■ **Assignment 1**
Using the transmitter site passage, explain why the main mast's antenna minimizes skywave.
■ **Assignment 2**
Reproduce word for word the part of the transmitter site passage starting with "- 4QG main (10" and going on through "original 1943 location.".

■ **Supplied passage**
= Beginning of Section =
The existing main vertical radiator is a triangular section lattice steel structure, 204m high and with 8 ft (2.44m) sides, guyed at four levels in three directions. The earth system consists of 120 copper wire buried radials, each 200m long. The mast was energised by separate six wire lines, each 460m long but these have been replaced with an underground low-loss coaxial cable. The antenna is a dual-frequency anti-fading design built to radiate two frequencies simultaneously (612 KHz & 792 kHz) and minimise the skywave to reduce fading at the fringes of ground wave coverage at night

Two smaller masts have also been erected at the site, one being to radiate the ABC NewsRadio service and the other as a standby mast for the 200m main mast.

The main building lies on the western (high) side of the site. It was first used to accommodate the 4QR transmitter, which was shifted overnight on 23–24 March 1942.

Other buildings include:

- the foreman mechanic's residence, 1944
- the emergency engine house, 1950
- the coupling hut, 1962
- the transmitters

Other original transmitters at the site included:

- Stand by (10 kW) 4SU-11A (1948
- Stand by (2 kW) 4SU-16C (1951; ex 4QN Clevedon, 1960)
- 4QG main (10 kW) 4SU-64 (1963)
- 4QR main (50 kW) 4SU-38 (1963)

The medium wave transmitters were eventually replaced with solid-state Nautel ND series transmitters that use a Class-D amplifier containing MOSFET devices. The shortwave transmitters were then decommissioned, the VLQ9 and VLM4 services were discontinued and the shortwave curtain array antennas removed.

=== Condition ===
The original VLQ transmitter is completely preserved and housed in its original 1943 location.
= End of Section =
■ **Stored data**
= Beginning of Section =
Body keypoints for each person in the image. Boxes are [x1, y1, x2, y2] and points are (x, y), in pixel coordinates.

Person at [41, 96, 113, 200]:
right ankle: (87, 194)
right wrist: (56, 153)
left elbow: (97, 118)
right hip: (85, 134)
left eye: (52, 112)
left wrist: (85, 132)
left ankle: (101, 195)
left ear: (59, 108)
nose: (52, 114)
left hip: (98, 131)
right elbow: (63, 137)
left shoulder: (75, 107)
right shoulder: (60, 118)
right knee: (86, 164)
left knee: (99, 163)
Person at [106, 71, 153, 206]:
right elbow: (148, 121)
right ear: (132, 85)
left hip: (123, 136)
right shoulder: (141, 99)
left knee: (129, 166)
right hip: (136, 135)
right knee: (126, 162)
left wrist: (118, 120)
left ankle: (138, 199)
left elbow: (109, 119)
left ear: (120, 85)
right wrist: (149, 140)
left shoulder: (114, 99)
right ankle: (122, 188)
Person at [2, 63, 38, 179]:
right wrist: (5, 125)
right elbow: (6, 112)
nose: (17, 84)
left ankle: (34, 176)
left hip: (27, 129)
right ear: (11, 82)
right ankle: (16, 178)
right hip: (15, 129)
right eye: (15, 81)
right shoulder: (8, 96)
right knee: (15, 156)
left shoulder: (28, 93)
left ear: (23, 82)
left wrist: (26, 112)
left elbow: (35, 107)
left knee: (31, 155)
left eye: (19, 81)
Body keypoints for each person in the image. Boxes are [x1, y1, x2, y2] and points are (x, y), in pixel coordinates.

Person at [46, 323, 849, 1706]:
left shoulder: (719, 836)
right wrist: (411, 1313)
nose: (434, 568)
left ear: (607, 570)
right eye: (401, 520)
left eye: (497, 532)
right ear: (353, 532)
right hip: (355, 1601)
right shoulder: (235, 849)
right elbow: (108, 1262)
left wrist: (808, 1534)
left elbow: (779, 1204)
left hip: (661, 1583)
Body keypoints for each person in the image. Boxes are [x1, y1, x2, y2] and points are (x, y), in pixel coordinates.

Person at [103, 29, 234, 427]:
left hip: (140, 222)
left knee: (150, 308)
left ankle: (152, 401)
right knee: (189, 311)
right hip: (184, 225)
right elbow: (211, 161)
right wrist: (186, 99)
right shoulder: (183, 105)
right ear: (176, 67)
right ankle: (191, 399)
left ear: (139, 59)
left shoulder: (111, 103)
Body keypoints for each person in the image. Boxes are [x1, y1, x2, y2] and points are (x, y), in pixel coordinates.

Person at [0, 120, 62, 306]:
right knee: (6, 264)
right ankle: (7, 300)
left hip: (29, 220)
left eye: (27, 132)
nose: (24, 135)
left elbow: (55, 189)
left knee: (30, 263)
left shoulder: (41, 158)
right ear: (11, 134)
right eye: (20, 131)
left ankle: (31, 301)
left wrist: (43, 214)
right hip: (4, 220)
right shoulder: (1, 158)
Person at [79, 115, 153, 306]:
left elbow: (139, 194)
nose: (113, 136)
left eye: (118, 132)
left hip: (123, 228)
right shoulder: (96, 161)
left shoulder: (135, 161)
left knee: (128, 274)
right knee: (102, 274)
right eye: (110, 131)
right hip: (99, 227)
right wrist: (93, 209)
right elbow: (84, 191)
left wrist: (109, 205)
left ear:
= End of Section =
■ **Final answer 1**
The antenna minimizes skywave to reduce fading at the fringes of ground wave coverage at night. It is an anti-fading design that radiates two frequencies, 612 kHz and 792 kHz, at the same time.

■ **Final answer 2**
- 4QG main (10 kW) 4SU-64 (1963)
- 4QR main (50 kW) 4SU-38 (1963)

The medium wave transmitters were eventually replaced with solid-state Nautel ND series transmitters that use a Class-D amplifier containing MOSFET devices. The shortwave transmitters were then decommissioned, the VLQ9 and VLM4 services were discontinued and the shortwave curtain array antennas removed.

=== Condition ===
The original VLQ transmitter is completely preserved and housed in its original 1943 location.